Input for this task Start Marker

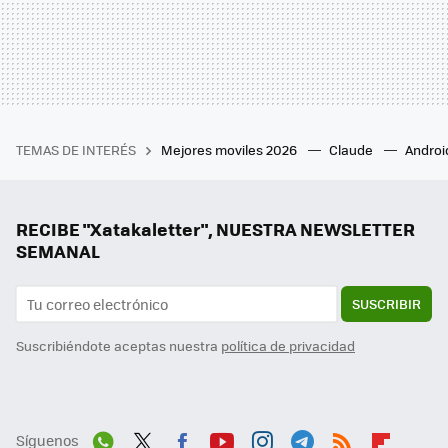
TEMAS DE INTERÉS
Mejores moviles 2026
Claude
Androi
RECIBE "Xatakaletter", NUESTRA NEWSLETTER
SEMANAL
SUSCRIBIR
Suscribiéndote aceptas nuestra
política de privacidad
Síguenos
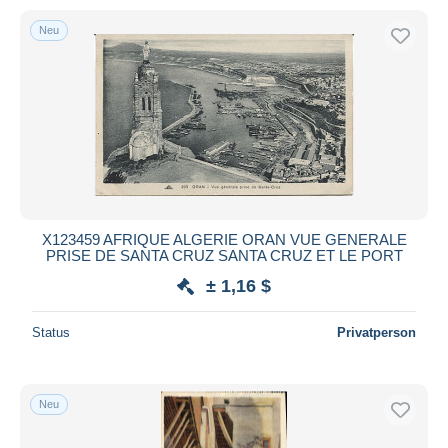
Neu
X123459 AFRIQUE ALGERIE ORAN VUE GENERALE
PRISE DE SANTA CRUZ SANTA CRUZ ET LE PORT
± 1,16 $
Status
Privatperson
Neu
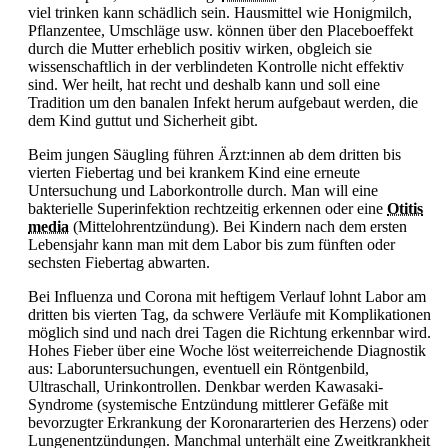
viel trinken kann schädlich sein. Hausmittel wie Honigmilch,
Pflanzentee, Umschläge usw. können über den Placeboeffekt
durch die Mutter erheblich positiv wirken, obgleich sie
wissenschaftlich in der verblindeten Kontrolle nicht effektiv
sind. Wer heilt, hat recht und deshalb kann und soll eine
Tradition um den banalen Infekt herum aufgebaut werden, die
dem Kind guttut und Sicherheit gibt.
Beim jungen Säugling führen Ärzt:innen ab dem dritten bis
vierten Fiebertag und bei krankem Kind eine erneute
Untersuchung und Laborkontrolle durch. Man will eine
bakterielle Superinfektion rechtzeitig erkennen oder eine
Otitis
media
(
Mittelohrentzündung). Bei Kindern nach dem ersten
Lebensjahr kann man mit dem Labor bis zum fünften oder
sechsten Fiebertag abwarten.
Bei Influenza und Corona mit heftigem Verlauf lohnt Labor am
dritten bis vierten Tag, da schwere Verläufe mit Komplikationen
möglich sind und nach drei Tagen die Richtung erkennbar wird.
Hohes
Fieber über eine Woche löst weiterreichende Diagnostik
aus: Laboruntersuchungen, eventuell ein Röntgenbild,
Ultraschall, Urinkontrollen. Denkbar werden Kawasaki-
Syndrome (systemische Entzündung mittlerer Gefäße mit
bevorzugter Erkrankung der Koronararterien des Herzens) oder
Lungenentzündungen. Manchmal unterhält eine Zweitkrankheit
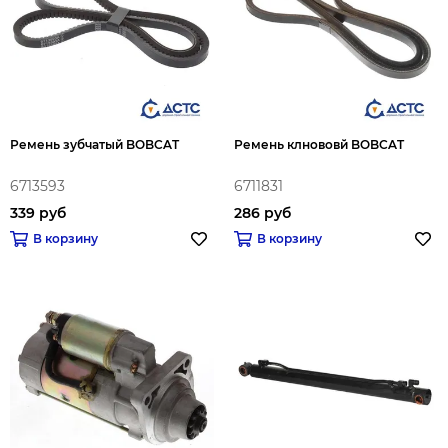
Ремень зубчатый BOBCAT
Ремень клнововй BOBCAT
6713593
6711831
339 руб
286 руб
В корзину
В корзину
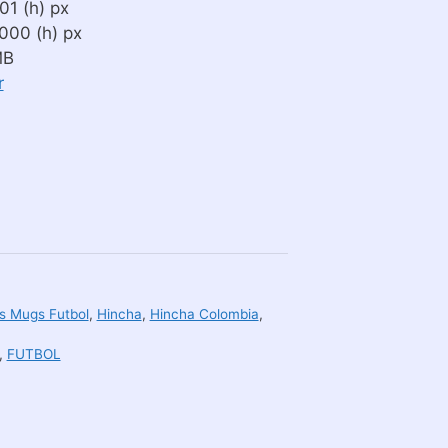
01 (h) px
000 (h) px
MB
r
s Mugs Futbol
,
Hincha
,
Hincha Colombia
,
,
FUTBOL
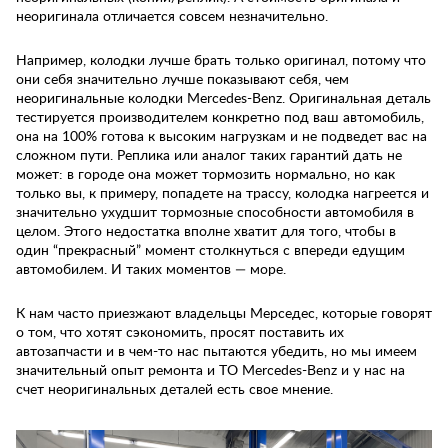
неоригинала отличается совсем незначительно.
Например, колодки лучше брать только оригинал, потому что
они себя значительно лучше показывают себя, чем
неоригинальные колодки Mercedes-Benz. Оригинальная деталь
тестируется производителем конкретно под ваш автомобиль,
она на 100% готова к высоким нагрузкам и не подведет вас на
сложном пути. Реплика или аналог таких гарантий дать не
может: в городе она может тормозить нормально, но как
только вы, к примеру, попадете на трассу, колодка нагреется и
значительно ухудшит тормозные способности автомобиля в
целом. Этого недостатка вполне хватит для того, чтобы в
один “прекрасный” момент столкнуться с впереди едущим
автомобилем. И таких моментов — море.
К нам часто приезжают владельцы Мерседес, которые говорят
о том, что хотят сэкономить, просят поставить их
автозапчасти и в чем-то нас пытаются убедить, но мы имеем
значительный опыт ремонта и ТО Mercedes-Benz и у нас на
счет неоригинальных деталей есть свое мнение.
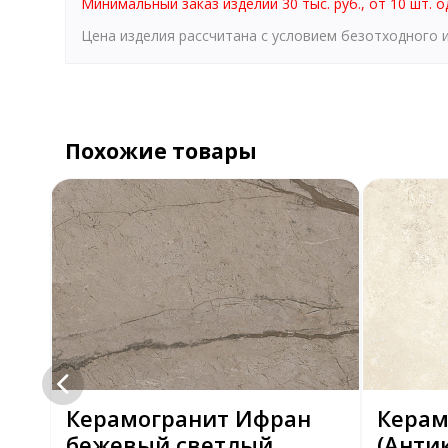
Минимальный заказ изделий 30 тыс. руб., от 10 шт. о
Цена изделия рассчитана с условием безотходного
Похожие товары
n
Керамогранит Ифран
Керам
бежевый светлый
(Анти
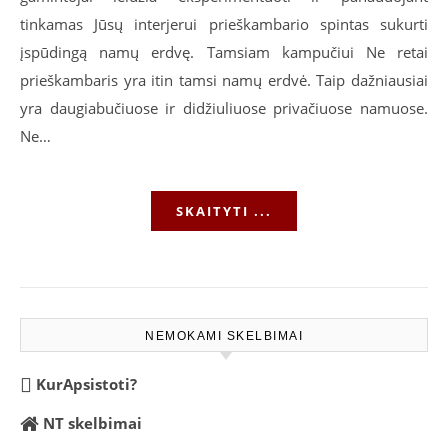
tinkamas Jūsų interjerui prieškambario spintas sukurti
įspūdingą namų erdvę. Tamsiam kampučiui Ne retai
prieškambaris yra itin tamsi namų erdvė. Taip dažniausiai
yra daugiabučiuose ir didžiuliuose privačiuose namuose.
Ne…
SKAITYTI ...
NEMOKAMI SKELBIMAI
KurApsistoti?
NT skelbimai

Input for this task End Marker

§ **What to work on**: Transcribe exactly the lines above, running from the one that contains "бежевый светлый" through the final line of the listing, and skip every picture.

§ **Worked solution**:
бежевый светлый
(Анти
tinkamas Jūsų interjerui prieškambario spintas sukurti
įspūdingą namų erdvę. Tamsiam kampučiui Ne retai
prieškambaris yra itin tamsi namų erdvė. Taip dažniausiai
yra daugiabučiuose ir didžiuliuose privačiuose namuose.
Ne…
SKAITYTI ...
NEMOKAMI SKELBIMAI
KurApsistoti?
NT skelbimai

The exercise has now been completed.